### [SELECTED EXCERPT]
——
If you are not confident with using linked data structures, you may use an array of strings to store the

words, assuming a maximum of 20 words in the sentence. However, if you do so, the full mark of this stage

will be reduced by 2 marks. Similarly, if you use sequential search for POS tagging instead of binary search,

the full mark of this stage will also be reduced by 2 marks.

3

3.4

Stage 4 - Stem the Words in Sentence (Up to 15 Marks)

The final task is stemming, that is, for each word in the given sentence, you need to look up its root form

from the dictionary, and output the root form. If a word is already in its root form, or the word cannot be

found in the dictionary, then simply output the word itself as the root form. Further, you need to perform

POS tagging on this root form. The output of your program in this stage for the example above should be

as follows (note a final newline character ‘\n’ at the end of the output).

==========================Stage 4==========================

she

she

n pron

sells

sell

vt vi n

seashells

seashells

NOT_FOUND

At the end of your submission file, you need to add a comment that states the worst-case time

complexity of your root form search algorithm, and explains why it has that time complexity,

assuming that there are s words in the sentence and d words in the dictionary, each dictionary

word has up to f variation forms, and each form has a maximum length of m characters.

Hint: A simple approach is that, for every word in the sentence, apply sequential search on the dictionary

words and variation forms to look up the word. This is allowed for Stage 4 and will not incur mark penalties.

As a challenge (no bonus marks), see if you can use binary search instead of sequential search to find the

root form, for better efficiency. Note: if you use binary search in both Stages 3 and 4, you should not write

more than one binary search function. You should use function pointers to customise the behaviour of the

binary search function for different use cases.

4

Submission and Assessment

This assignment is worth 15% of the final mark. A detailed marking scheme will be provided on Canvas.

You need to submit your code in Grok Learning (https://groklearning.com) for assessment.

Submission will NOT be done via Canvas. Instead, you will need to:

1. Log in to Grok Learning using your student login details.

2. Navigate to the Assignment 2 module of our subject COMP10002 2021 S1: Foundations of Algorithms.

3. Place all your code in the program.c tab window (including any function from listops.c used).

4. Compile your code by clicking on the Compile button.

5. Once the compilation is successful, click on the Mark button to submit your code. (You can submit

as many times as you want to. Only the last submission made before the deadline will be marked.
——
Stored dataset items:
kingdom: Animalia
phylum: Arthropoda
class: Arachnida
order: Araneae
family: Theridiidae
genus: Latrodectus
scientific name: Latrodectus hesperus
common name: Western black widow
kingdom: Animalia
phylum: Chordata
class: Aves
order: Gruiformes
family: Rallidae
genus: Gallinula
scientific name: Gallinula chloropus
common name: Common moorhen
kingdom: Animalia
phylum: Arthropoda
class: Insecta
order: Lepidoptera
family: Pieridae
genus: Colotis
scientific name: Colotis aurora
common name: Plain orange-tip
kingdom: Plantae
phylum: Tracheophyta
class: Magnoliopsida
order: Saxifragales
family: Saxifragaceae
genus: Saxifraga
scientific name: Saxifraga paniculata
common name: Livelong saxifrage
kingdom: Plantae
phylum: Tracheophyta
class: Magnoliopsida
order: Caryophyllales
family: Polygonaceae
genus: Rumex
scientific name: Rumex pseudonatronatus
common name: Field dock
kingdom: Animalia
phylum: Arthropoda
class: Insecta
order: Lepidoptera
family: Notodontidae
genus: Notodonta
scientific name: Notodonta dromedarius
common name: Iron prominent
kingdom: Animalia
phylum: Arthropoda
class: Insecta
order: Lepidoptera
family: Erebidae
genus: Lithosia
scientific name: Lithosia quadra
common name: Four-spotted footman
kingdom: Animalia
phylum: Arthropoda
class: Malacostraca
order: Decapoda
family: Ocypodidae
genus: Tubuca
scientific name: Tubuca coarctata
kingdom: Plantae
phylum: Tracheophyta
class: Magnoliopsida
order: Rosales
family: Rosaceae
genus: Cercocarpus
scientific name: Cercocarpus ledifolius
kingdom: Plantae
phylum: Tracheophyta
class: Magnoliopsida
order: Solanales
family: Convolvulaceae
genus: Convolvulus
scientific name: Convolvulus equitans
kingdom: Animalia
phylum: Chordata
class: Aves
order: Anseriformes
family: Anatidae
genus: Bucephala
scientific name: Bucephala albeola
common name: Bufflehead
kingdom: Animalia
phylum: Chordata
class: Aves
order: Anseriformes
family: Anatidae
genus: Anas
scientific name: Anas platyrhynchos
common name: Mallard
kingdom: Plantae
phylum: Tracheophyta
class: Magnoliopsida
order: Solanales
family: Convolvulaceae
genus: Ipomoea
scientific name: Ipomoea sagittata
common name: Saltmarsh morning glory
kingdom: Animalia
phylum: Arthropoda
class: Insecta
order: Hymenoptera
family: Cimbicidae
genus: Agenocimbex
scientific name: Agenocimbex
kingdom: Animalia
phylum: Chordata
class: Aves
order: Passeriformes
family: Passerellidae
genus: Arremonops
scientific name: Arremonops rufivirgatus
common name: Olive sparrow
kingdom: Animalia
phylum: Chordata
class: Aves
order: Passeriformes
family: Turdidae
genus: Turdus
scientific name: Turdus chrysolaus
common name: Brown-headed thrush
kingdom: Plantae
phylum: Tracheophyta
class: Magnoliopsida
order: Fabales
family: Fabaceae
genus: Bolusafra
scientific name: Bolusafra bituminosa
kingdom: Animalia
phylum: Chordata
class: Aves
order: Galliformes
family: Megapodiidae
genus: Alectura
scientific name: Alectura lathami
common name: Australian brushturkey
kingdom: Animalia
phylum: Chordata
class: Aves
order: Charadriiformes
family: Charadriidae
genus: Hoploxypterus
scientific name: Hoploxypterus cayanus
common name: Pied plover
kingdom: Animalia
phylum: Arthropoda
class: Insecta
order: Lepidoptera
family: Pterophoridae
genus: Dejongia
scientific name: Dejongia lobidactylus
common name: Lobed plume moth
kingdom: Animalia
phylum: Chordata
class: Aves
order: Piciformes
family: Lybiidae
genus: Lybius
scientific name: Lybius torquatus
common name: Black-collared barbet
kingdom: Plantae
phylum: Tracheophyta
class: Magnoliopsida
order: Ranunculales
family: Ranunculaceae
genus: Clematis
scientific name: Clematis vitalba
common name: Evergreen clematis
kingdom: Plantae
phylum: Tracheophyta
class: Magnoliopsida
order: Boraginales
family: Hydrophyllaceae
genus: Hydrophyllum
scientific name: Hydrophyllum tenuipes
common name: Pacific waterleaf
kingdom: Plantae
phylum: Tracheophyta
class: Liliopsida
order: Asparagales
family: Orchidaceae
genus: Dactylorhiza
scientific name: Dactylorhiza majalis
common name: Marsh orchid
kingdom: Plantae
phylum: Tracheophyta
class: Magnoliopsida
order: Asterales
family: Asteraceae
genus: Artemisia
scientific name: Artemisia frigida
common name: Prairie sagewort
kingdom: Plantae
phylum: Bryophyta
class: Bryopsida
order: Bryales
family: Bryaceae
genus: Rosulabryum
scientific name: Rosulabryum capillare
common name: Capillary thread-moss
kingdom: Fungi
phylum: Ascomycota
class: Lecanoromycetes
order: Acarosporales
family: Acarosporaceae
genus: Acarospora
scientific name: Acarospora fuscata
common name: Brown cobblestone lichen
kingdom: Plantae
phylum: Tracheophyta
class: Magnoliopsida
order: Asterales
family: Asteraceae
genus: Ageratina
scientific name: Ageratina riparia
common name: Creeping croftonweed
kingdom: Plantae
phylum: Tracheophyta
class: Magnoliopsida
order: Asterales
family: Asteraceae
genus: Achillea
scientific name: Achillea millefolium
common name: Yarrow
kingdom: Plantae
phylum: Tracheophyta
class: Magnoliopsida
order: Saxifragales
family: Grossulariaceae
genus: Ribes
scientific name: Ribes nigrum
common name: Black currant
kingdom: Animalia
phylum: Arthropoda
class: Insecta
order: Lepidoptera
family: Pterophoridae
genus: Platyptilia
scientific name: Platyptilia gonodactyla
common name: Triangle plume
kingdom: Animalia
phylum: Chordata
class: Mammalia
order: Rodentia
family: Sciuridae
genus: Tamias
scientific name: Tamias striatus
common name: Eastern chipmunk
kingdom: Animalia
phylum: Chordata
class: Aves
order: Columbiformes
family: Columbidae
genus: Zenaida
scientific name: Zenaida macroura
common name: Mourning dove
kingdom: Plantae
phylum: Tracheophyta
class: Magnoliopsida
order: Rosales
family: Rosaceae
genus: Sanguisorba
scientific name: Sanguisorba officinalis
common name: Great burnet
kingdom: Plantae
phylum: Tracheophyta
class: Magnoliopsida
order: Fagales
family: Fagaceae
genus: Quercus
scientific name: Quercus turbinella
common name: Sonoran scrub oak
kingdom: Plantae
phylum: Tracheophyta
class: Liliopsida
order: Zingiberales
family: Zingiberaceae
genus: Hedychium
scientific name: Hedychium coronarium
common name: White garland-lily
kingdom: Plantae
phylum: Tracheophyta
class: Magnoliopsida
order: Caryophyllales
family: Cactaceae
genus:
——
Reproduce the passage of the assignment text starting at "words and variation" and ending at "different use cases.".

### [OUTPUT]
words and variation forms to look up the word. This is allowed for Stage 4 and will not incur mark penalties.

As a challenge (no bonus marks), see if you can use binary search instead of sequential search to find the

root form, for better efficiency. Note: if you use binary search in both Stages 3 and 4, you should not write

more than one binary search function. You should use function pointers to customise the behaviour of the

binary search function for different use cases.